[Dataset entries]
* * * * * * * * *

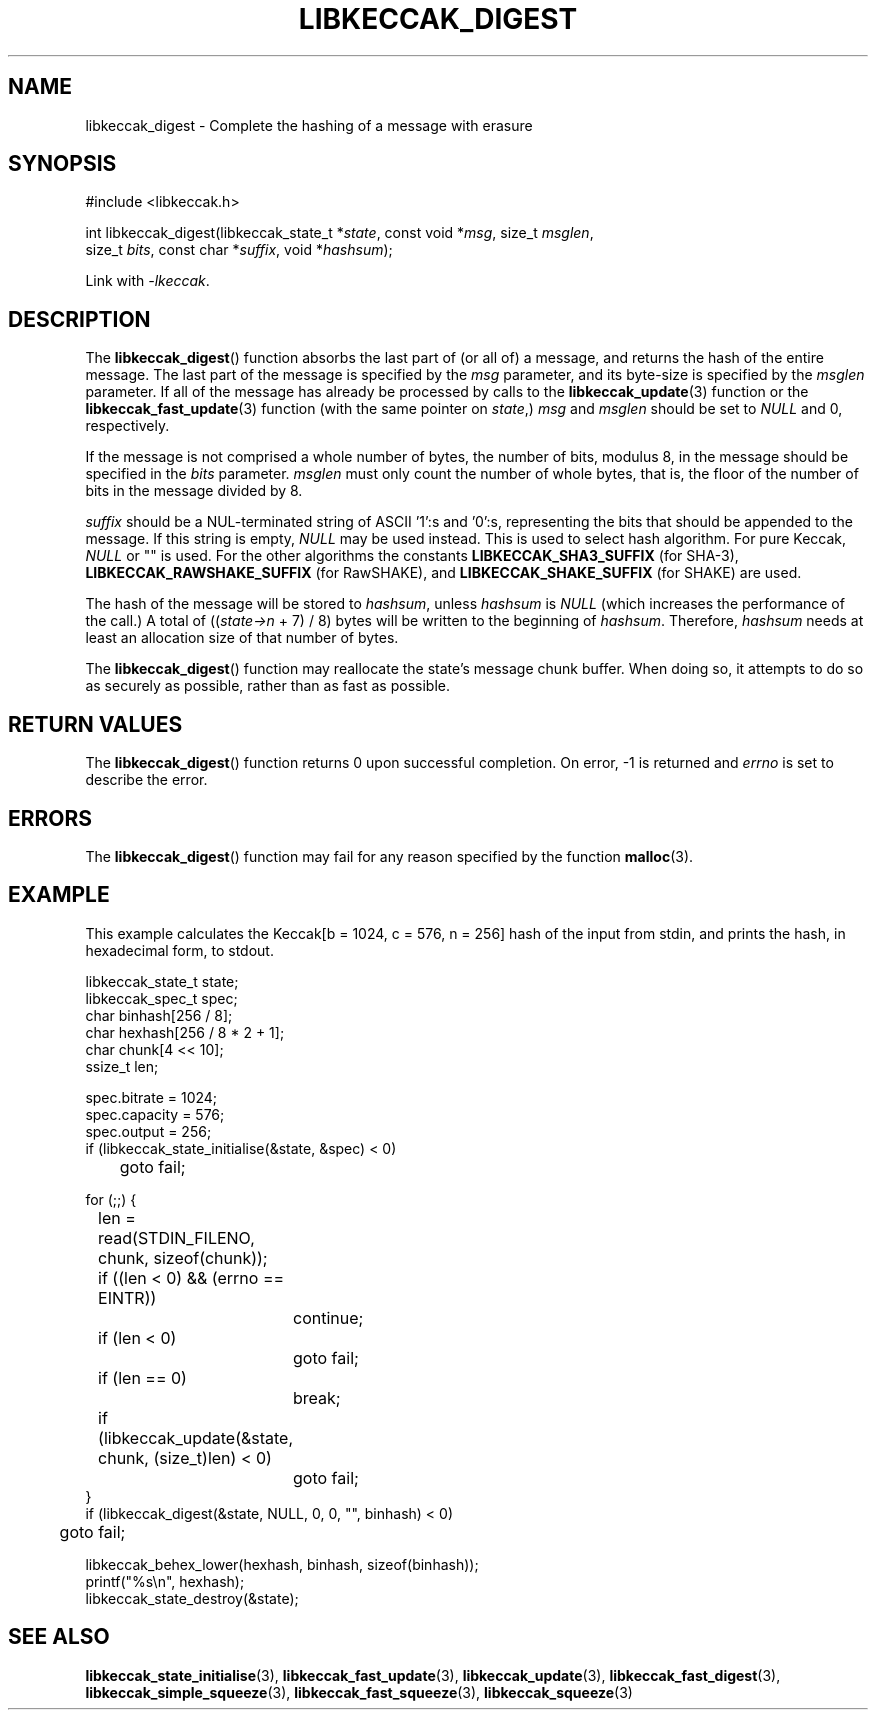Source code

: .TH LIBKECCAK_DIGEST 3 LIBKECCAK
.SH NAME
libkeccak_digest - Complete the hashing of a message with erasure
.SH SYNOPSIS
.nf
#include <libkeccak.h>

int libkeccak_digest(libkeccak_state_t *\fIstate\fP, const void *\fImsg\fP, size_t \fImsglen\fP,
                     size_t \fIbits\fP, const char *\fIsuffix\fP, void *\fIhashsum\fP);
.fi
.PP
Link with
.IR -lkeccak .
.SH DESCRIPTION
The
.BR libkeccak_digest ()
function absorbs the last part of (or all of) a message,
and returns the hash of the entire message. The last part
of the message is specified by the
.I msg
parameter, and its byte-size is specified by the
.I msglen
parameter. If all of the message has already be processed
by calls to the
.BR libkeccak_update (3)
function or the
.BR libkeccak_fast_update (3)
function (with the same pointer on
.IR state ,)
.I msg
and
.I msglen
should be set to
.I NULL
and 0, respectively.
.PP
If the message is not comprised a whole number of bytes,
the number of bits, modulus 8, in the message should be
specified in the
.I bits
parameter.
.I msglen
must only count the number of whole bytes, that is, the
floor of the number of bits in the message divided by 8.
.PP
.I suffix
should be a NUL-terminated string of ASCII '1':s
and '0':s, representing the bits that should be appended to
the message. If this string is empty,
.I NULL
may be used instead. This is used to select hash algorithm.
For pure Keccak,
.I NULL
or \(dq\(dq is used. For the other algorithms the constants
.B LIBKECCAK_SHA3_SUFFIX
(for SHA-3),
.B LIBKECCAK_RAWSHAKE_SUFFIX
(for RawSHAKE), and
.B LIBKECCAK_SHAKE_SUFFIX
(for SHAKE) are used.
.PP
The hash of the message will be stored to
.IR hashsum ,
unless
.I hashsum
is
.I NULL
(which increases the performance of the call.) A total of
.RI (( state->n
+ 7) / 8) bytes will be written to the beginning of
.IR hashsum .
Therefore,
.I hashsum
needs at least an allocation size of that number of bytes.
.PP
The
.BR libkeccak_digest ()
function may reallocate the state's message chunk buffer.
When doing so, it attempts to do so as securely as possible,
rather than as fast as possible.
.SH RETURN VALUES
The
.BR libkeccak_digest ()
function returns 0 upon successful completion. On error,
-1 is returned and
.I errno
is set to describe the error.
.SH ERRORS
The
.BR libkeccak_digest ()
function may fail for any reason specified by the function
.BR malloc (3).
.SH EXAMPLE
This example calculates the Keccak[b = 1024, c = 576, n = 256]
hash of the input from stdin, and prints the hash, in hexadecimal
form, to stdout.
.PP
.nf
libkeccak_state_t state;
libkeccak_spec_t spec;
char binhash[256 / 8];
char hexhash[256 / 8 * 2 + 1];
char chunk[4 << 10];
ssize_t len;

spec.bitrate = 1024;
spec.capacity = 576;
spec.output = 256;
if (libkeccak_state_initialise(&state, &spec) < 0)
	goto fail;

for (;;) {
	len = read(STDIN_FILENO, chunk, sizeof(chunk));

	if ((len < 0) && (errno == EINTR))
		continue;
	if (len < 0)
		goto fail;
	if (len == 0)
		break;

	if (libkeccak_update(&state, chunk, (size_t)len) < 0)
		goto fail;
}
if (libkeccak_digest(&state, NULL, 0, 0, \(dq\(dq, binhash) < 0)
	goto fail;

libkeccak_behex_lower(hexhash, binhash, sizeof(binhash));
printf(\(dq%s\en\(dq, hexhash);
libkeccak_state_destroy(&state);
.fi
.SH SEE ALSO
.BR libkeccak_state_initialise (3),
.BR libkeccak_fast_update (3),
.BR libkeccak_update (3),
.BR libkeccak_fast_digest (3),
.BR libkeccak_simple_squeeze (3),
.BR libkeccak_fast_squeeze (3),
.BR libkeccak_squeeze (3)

* * * * * * * * *

TASK ITEM | Skip the pictures and print each record exactly as it stands.

EXERCISE ANSWER |
Source code

: .TH LIBKECCAK_DIGEST 3 LIBKECCAK
.SH NAME
libkeccak_digest - Complete the hashing of a message with erasure
.SH SYNOPSIS
.nf
#include <libkeccak.h>

int libkeccak_digest(libkeccak_state_t *\fIstate\fP, const void *\fImsg\fP, size_t \fImsglen\fP,
                     size_t \fIbits\fP, const char *\fIsuffix\fP, void *\fIhashsum\fP);
.fi
.PP
Link with
.IR -lkeccak .
.SH DESCRIPTION
The
.BR libkeccak_digest ()
function absorbs the last part of (or all of) a message,
and returns the hash of the entire message. The last part
of the message is specified by the
.I msg
parameter, and its byte-size is specified by the
.I msglen
parameter. If all of the message has already be processed
by calls to the
.BR libkeccak_update (3)
function or the
.BR libkeccak_fast_update (3)
function (with the same pointer on
.IR state ,)
.I msg
and
.I msglen
should be set to
.I NULL
and 0, respectively.
.PP
If the message is not comprised a whole number of bytes,
the number of bits, modulus 8, in the message should be
specified in the
.I bits
parameter.
.I msglen
must only count the number of whole bytes, that is, the
floor of the number of bits in the message divided by 8.
.PP
.I suffix
should be a NUL-terminated string of ASCII '1':s
and '0':s, representing the bits that should be appended to
the message. If this string is empty,
.I NULL
may be used instead. This is used to select hash algorithm.
For pure Keccak,
.I NULL
or \(dq\(dq is used. For the other algorithms the constants
.B LIBKECCAK_SHA3_SUFFIX
(for SHA-3),
.B LIBKECCAK_RAWSHAKE_SUFFIX
(for RawSHAKE), and
.B LIBKECCAK_SHAKE_SUFFIX
(for SHAKE) are used.
.PP
The hash of the message will be stored to
.IR hashsum ,
unless
.I hashsum
is
.I NULL
(which increases the performance of the call.) A total of
.RI (( state->n
+ 7) / 8) bytes will be written to the beginning of
.IR hashsum .
Therefore,
.I hashsum
needs at least an allocation size of that number of bytes.
.PP
The
.BR libkeccak_digest ()
function may reallocate the state's message chunk buffer.
When doing so, it attempts to do so as securely as possible,
rather than as fast as possible.
.SH RETURN VALUES
The
.BR libkeccak_digest ()
function returns 0 upon successful completion. On error,
-1 is returned and
.I errno
is set to describe the error.
.SH ERRORS
The
.BR libkeccak_digest ()
function may fail for any reason specified by the function
.BR malloc (3).
.SH EXAMPLE
This example calculates the Keccak[b = 1024, c = 576, n = 256]
hash of the input from stdin, and prints the hash, in hexadecimal
form, to stdout.
.PP
.nf
libkeccak_state_t state;
libkeccak_spec_t spec;
char binhash[256 / 8];
char hexhash[256 / 8 * 2 + 1];
char chunk[4 << 10];
ssize_t len;

spec.bitrate = 1024;
spec.capacity = 576;
spec.output = 256;
if (libkeccak_state_initialise(&state, &spec) < 0)
	goto fail;

for (;;) {
	len = read(STDIN_FILENO, chunk, sizeof(chunk));

	if ((len < 0) && (errno == EINTR))
		continue;
	if (len < 0)
		goto fail;
	if (len == 0)
		break;

	if (libkeccak_update(&state, chunk, (size_t)len) < 0)
		goto fail;
}
if (libkeccak_digest(&state, NULL, 0, 0, \(dq\(dq, binhash) < 0)
	goto fail;

libkeccak_behex_lower(hexhash, binhash, sizeof(binhash));
printf(\(dq%s\en\(dq, hexhash);
libkeccak_state_destroy(&state);
.fi
.SH SEE ALSO
.BR libkeccak_state_initialise (3),
.BR libkeccak_fast_update (3),
.BR libkeccak_update (3),
.BR libkeccak_fast_digest (3),
.BR libkeccak_simple_squeeze (3),
.BR libkeccak_fast_squeeze (3),
.BR libkeccak_squeeze (3)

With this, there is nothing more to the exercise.